|Ph.D Student||Oliker Nurit|
|Subject||Transit Network Design that Considers Online Information|
|Department||Department of Civil and Environmental Engineering||Supervisor||Professor Shlomo Bekhor|
|Full Thesis text|
This research investigates the transit route network design problem. This problem has been researched in the literature. It consists of finding the best combination of transit routes and frequencies. The study deals with the different elements of the problem: route set generation, design optimization and the assignment model.
In practice, planning of transit networks is largely based on practical guidelines and designer intuition. As the mathematical problem is highly complex, most models developed in the literature are not applicable for large scale networks. Therefore, the main objective of the research is to develop an efficient solution model for the problem. Another main contribution of this research is the consideration of online information and strict capacity constraints in the assignment model, investigating passenger distribution in the network for different cases of available information.
The study develops a frequency based transit assignment model that consider online information of predicted arrival times is available to passengers, and accounts for strict capacity constraints. The study first includes both capacity constraints and online information in a frequency based transit assignment model. The model foresees a significantly different distribution of passenger in the transit network, compared to the case of no available information. The results demonstrate the potential impact of available information on travel behavior and the importance of its consideration in assignment models.
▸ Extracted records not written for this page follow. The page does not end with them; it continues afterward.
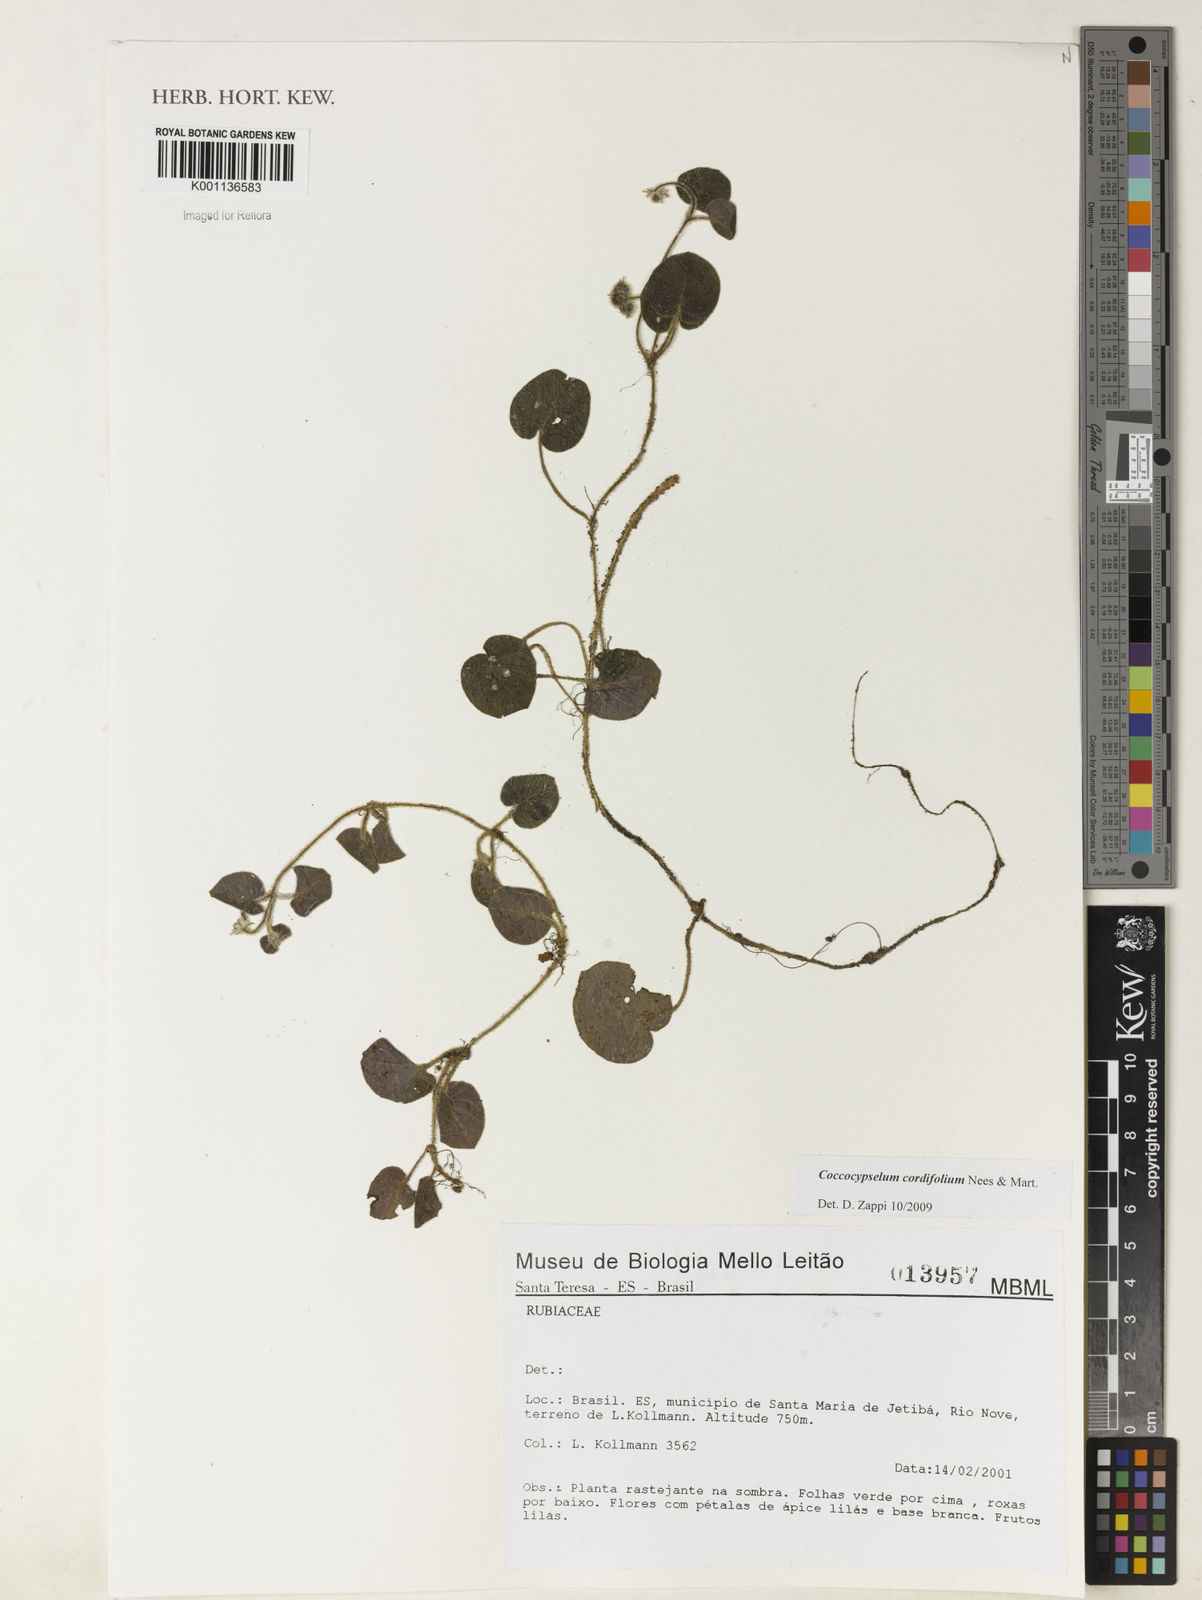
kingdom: Plantae
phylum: Tracheophyta
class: Magnoliopsida
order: Gentianales
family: Rubiaceae
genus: Coccocypselum
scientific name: Coccocypselum cordifolium
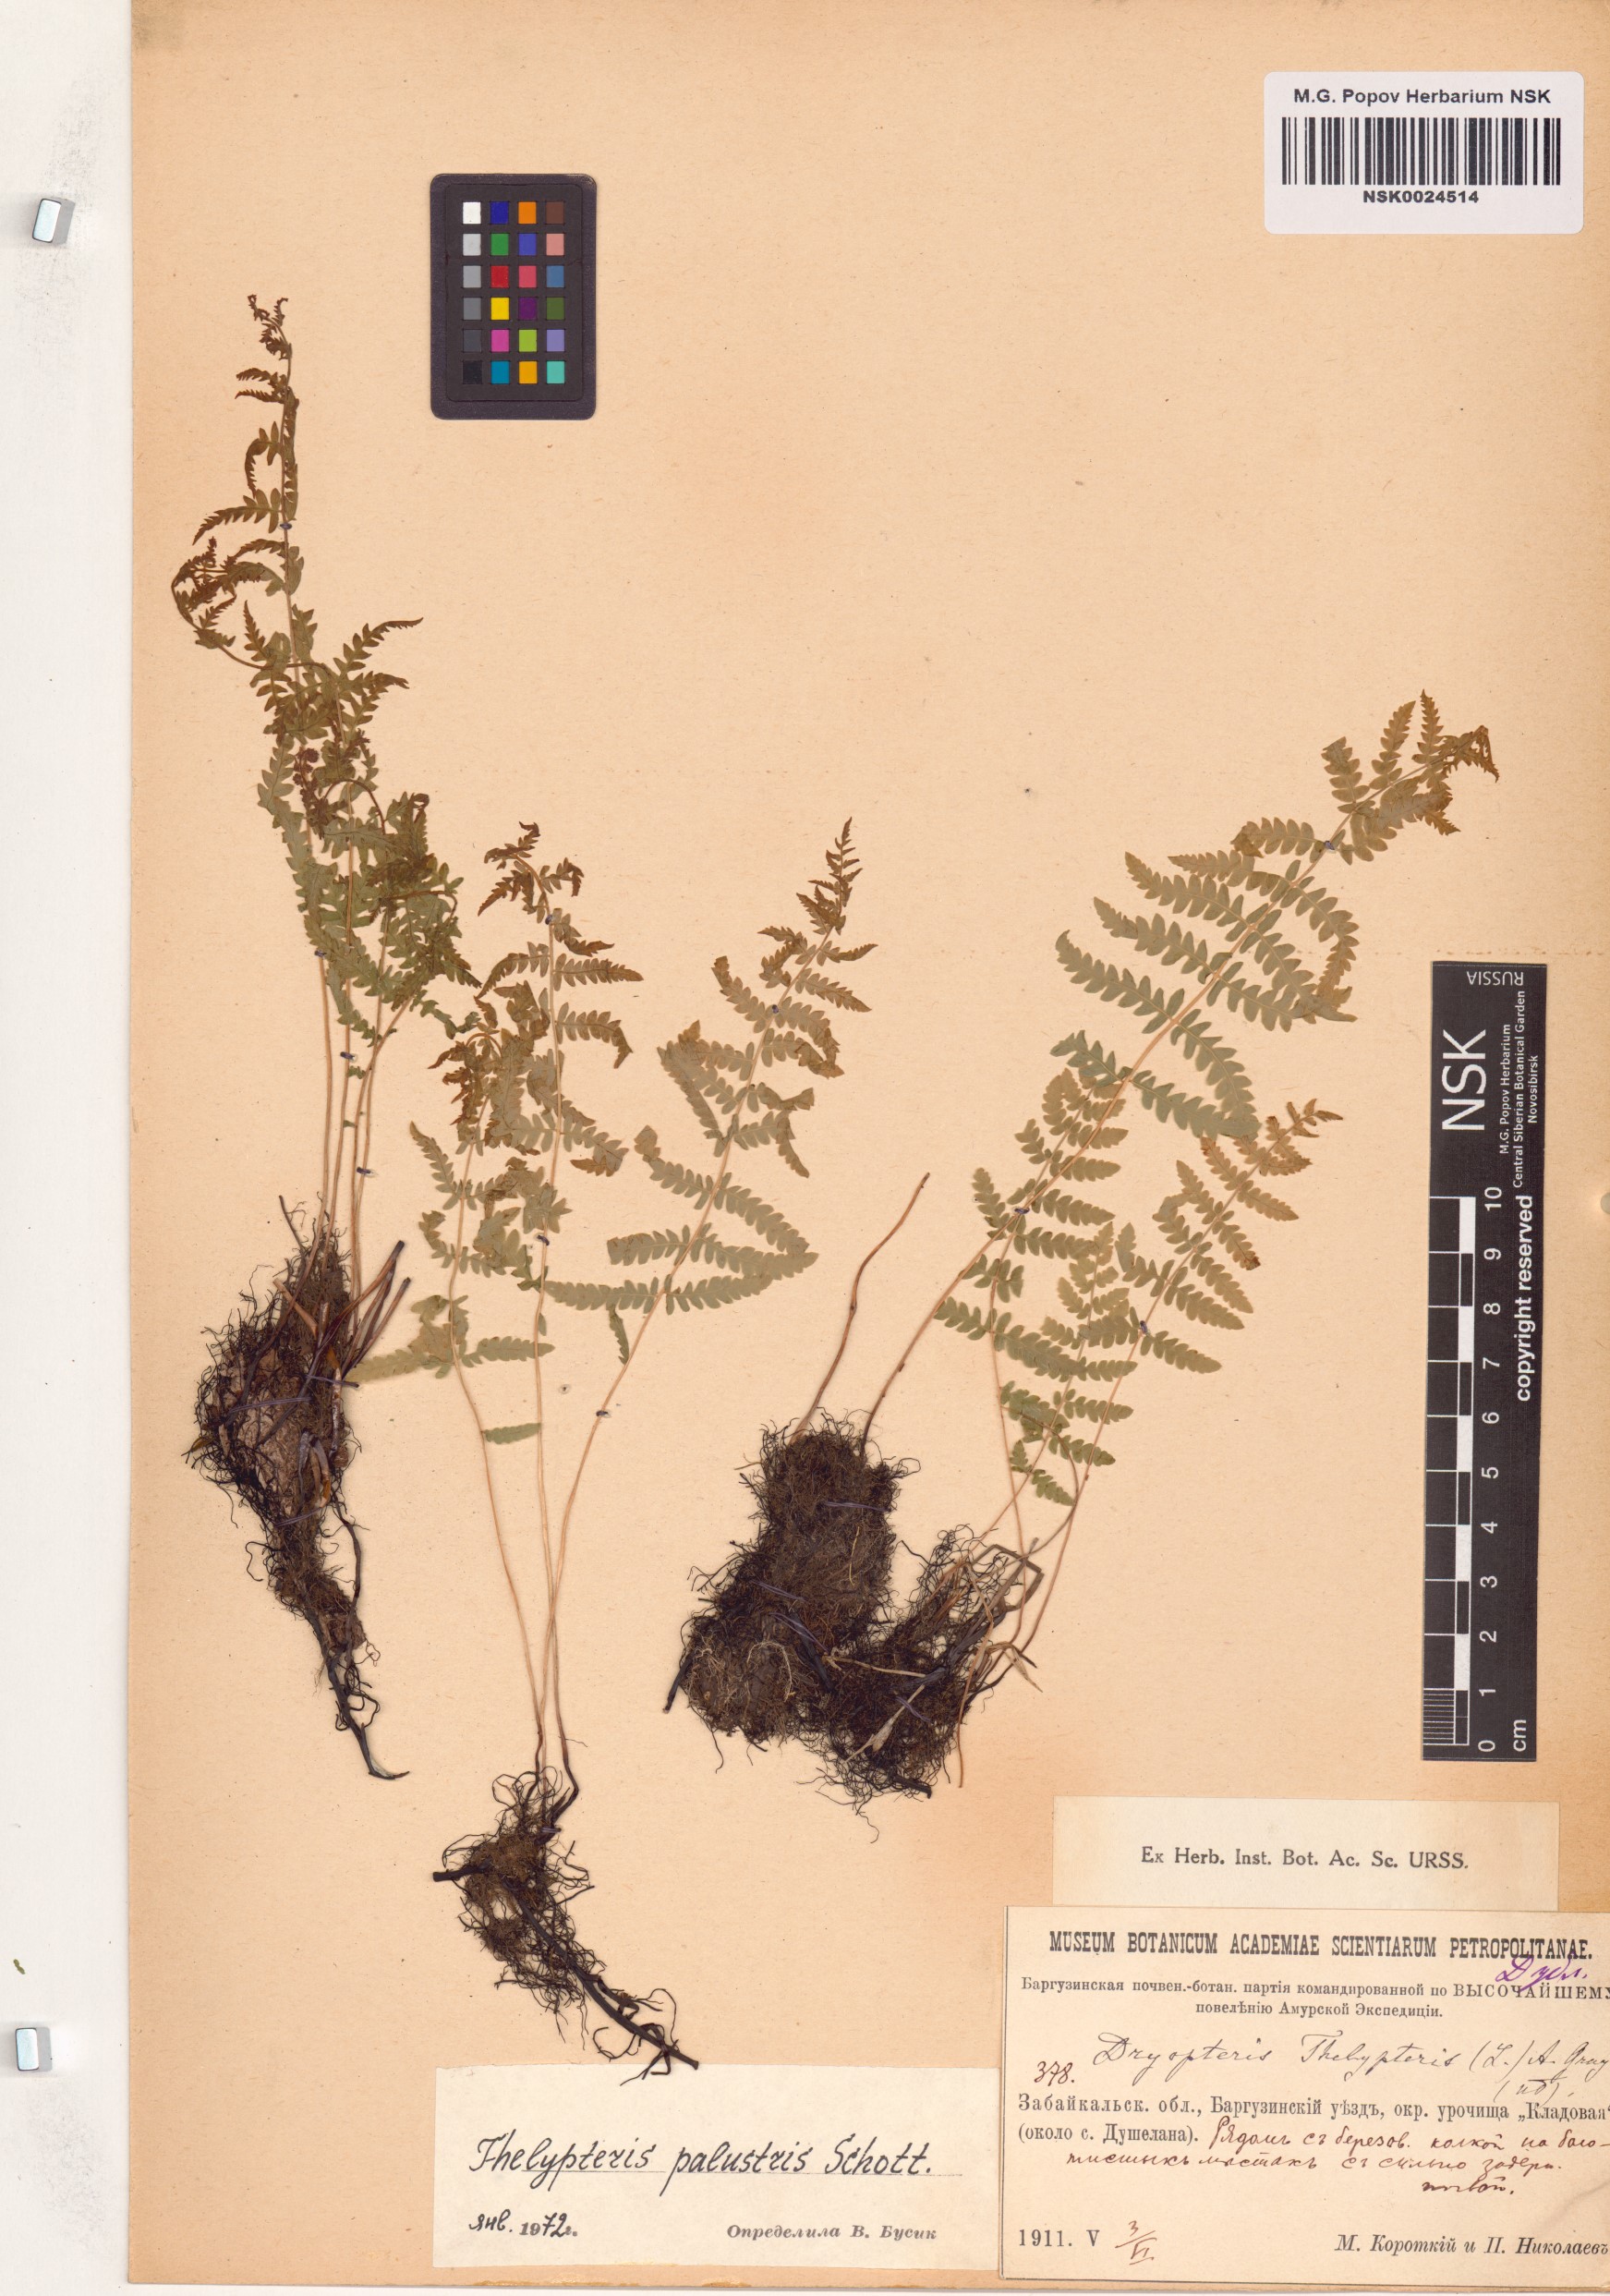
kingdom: Plantae
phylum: Tracheophyta
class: Polypodiopsida
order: Polypodiales
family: Thelypteridaceae
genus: Thelypteris
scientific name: Thelypteris palustris
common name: Marsh fern
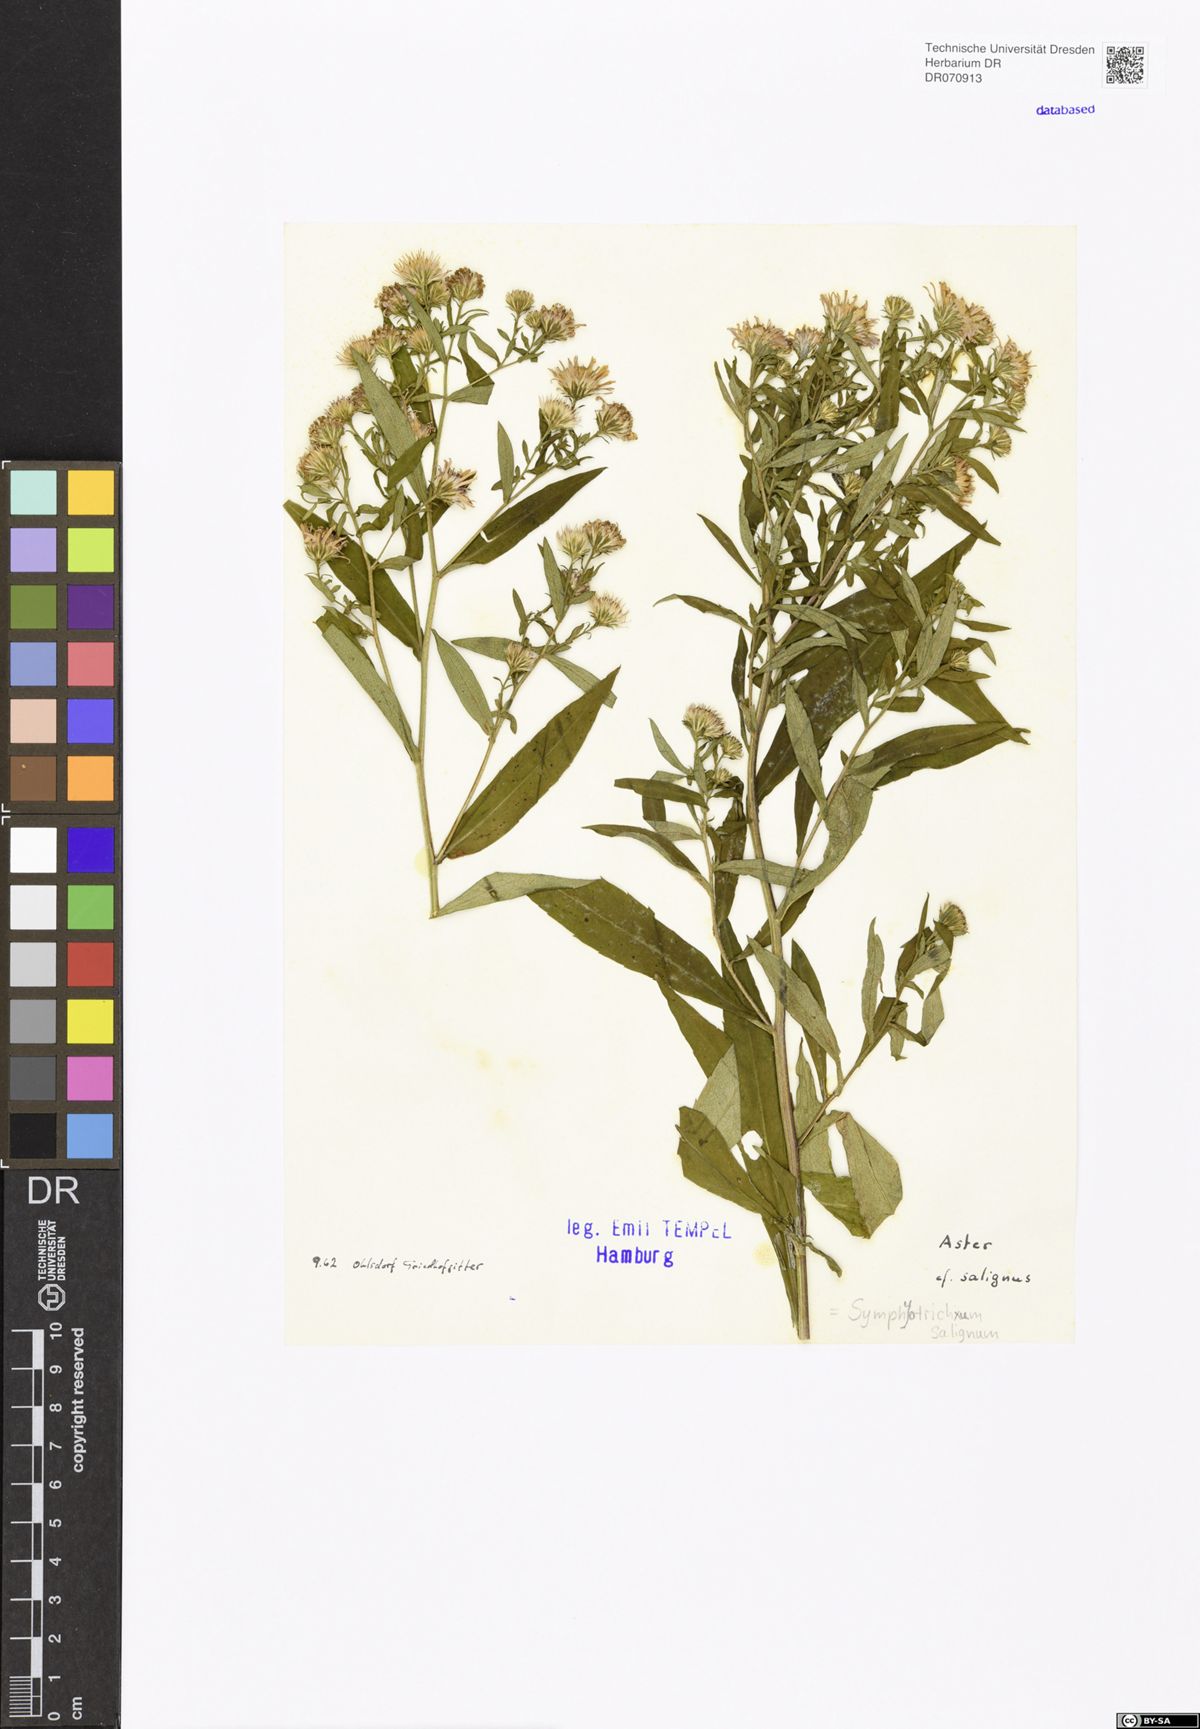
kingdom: Plantae
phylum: Tracheophyta
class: Magnoliopsida
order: Asterales
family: Asteraceae
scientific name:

An infeasible start heuristic is developed for the transit network design. The method first assigns all candidate transit routes with the maximal frequency, and then iteratively eliminate routes and decrease frequencies of the less attractive ones. The running time of the method is very short compared to common meta-heuristic algorithms.
The transit network formed by the algorithm comprise fewer, faster and more frequent lines that serves high volume of passengers, compared to a given benchmark. The designed network serves the bulk demand well, reducing the average travel time in about 40% compared to the given transit network. The price of the significant reduction in the average travel time, is an increase in the walk only trip proportion. The potential benefit of not including a minimal demand satisfaction constraint in the design procedure should be noted. Possibly, the small share of demand can be served by a complimentary service.
The models developed in this thesis were applied using parameter values from the literature. Sensitivity analysis indicate that the model produces reasonable results. Further research will incorporate calibration of the model parameters in the assignment problem.